→ TEXT SEGMENT

Beer Storage

Australia & New Zealand Homebrewing Forum

Help Support Australia & New Zealand Homebrewing Forum:

This site may earn a commission from merchant affiliate links, including eBay, Amazon, and others.

Crusty

Well-Known Member
Joined
29/6/08
Messages
2,625
Reaction score
607
Location
Gulmarrad, NSW
Hi all,
My second AG is now in primary & looking as though it will be a cracker, just like my first one, a JSGA clone. My OG was a little higher this time round coming in at around 1.058 @ 20 litres. I added some fresh water to get the OG to 1.047, now @ 23 litres, which is where I wanted my starting OG to be. If all goes well it should drop out at 1.012 giving me approx 4.69%. I hit temps pretty well second time round also & managed a 76% efficiency this time. One temp which I am having trouble with is my mash out. I add mash out water at 100 deg c & can't get it to sit for 10 mins at 76-77 deg c. I only got it to 74.3 & shut the lid for 10 mins.
My question is this,
Can I make a few batches & store them in my Corny kegs at room temp until I want to gas them. I planned on siphoning from secondary to keg, gas & burp & leave in fridge to get temp down to 4 deg C. I will then filter from keg to keg, regas at 100kpa, burp & leave in the shed at room temp till I'm ready to consume.
Cheers,
Crusty
 
crusty, if they're going to be at room temp anyway, and considering that you will be doing a keg to keg transfer, why not naturally prime, to get it carbonated and save the gas? Then you can just transfer, or transfer/filter to the dispensing keg after chilling?
Just a thought.
 
Thanks butters,
I may look at doing it that way.
I have enough room in the kegerator for 4 kegs but I want to do a bit of brewing & have some spares of my 4 favourites ready to go. I am looking at probably 8 kegs in my rotation as well as a keg for filtering. 1 on tap 1 ready to go etc.
I wanted to go through the motions of having the stored beer already filtered on hand & when I want it, chill overnight & force carb it & it's ready to go.
Cheers,
Crusty
 
You might remember a post by zwickel where he talked about how he does his keg transfers with the gas posts connected (ie a closed transfer). There was a post in there asking ross about putting a filter in the middle.......well I was talking to ross the other day (in relation to polyclar), and he mentioned that (when he's not low on stock) he naturally primes in one keg, then chills it, then does the transfer to the other keg with the filter in the middle.

I was talking to muckey on the phone the other night, and discussing how much co2 is used for varous things we do, purging, carbing, dispensing, etc. We ran through some numbers, and the short story is, that doing a transfer in this method after naturally priming uses about 40% the amount of gas as force carbing. The same thing can be done without a filter, if the dip tube in the 'carb keg' is slightly up so all the yeasties can drop clear prior to transferring. Either way, being the cheap ******* that I am, this is how I plan on doing things :D (as soon as I catch up....I'm short on full kegs atm, so have to force carb to get ahead of the game again.)
 
Thats Ok butters, let me know if I can help with transferring any of your beer for storage in future, glad to help. :icon_drunk:

If I remeber correctly we didn't use the zwickel method saturday though.

→ THE EXERCISE
Repeat word for word everything in the beer storage thread from "Beer Storage" down to "Amazon, and others.". The listing after this thread is not needed for anything here.

→ DATA LISTING
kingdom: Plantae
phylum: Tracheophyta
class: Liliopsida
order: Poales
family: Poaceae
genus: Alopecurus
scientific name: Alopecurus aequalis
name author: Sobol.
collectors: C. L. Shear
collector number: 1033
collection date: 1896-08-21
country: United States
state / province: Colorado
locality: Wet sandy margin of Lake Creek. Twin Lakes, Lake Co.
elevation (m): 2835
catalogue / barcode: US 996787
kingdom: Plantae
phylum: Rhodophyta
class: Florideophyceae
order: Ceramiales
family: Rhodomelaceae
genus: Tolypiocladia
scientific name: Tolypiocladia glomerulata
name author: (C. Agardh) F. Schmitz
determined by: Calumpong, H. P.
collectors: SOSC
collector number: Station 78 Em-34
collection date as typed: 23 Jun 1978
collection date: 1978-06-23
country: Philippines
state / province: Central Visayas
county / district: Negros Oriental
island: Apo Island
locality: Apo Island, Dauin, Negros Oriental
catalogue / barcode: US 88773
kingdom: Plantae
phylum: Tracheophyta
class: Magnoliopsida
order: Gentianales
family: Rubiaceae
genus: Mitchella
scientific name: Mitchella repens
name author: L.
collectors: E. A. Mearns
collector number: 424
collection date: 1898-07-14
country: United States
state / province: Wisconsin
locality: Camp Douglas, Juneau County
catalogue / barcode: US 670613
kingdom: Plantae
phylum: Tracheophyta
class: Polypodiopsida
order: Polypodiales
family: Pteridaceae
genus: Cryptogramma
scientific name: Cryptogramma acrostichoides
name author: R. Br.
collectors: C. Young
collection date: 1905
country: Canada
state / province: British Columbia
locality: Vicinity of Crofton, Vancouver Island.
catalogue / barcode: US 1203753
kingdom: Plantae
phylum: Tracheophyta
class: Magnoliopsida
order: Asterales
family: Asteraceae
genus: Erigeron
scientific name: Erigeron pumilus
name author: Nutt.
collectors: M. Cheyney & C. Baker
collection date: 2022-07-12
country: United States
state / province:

→ SOLUTION TO THIS EXERCISE
Beer Storage

Australia & New Zealand Homebrewing Forum

Help Support Australia & New Zealand Homebrewing Forum:

This site may earn a commission from merchant affiliate links, including eBay, Amazon, and others.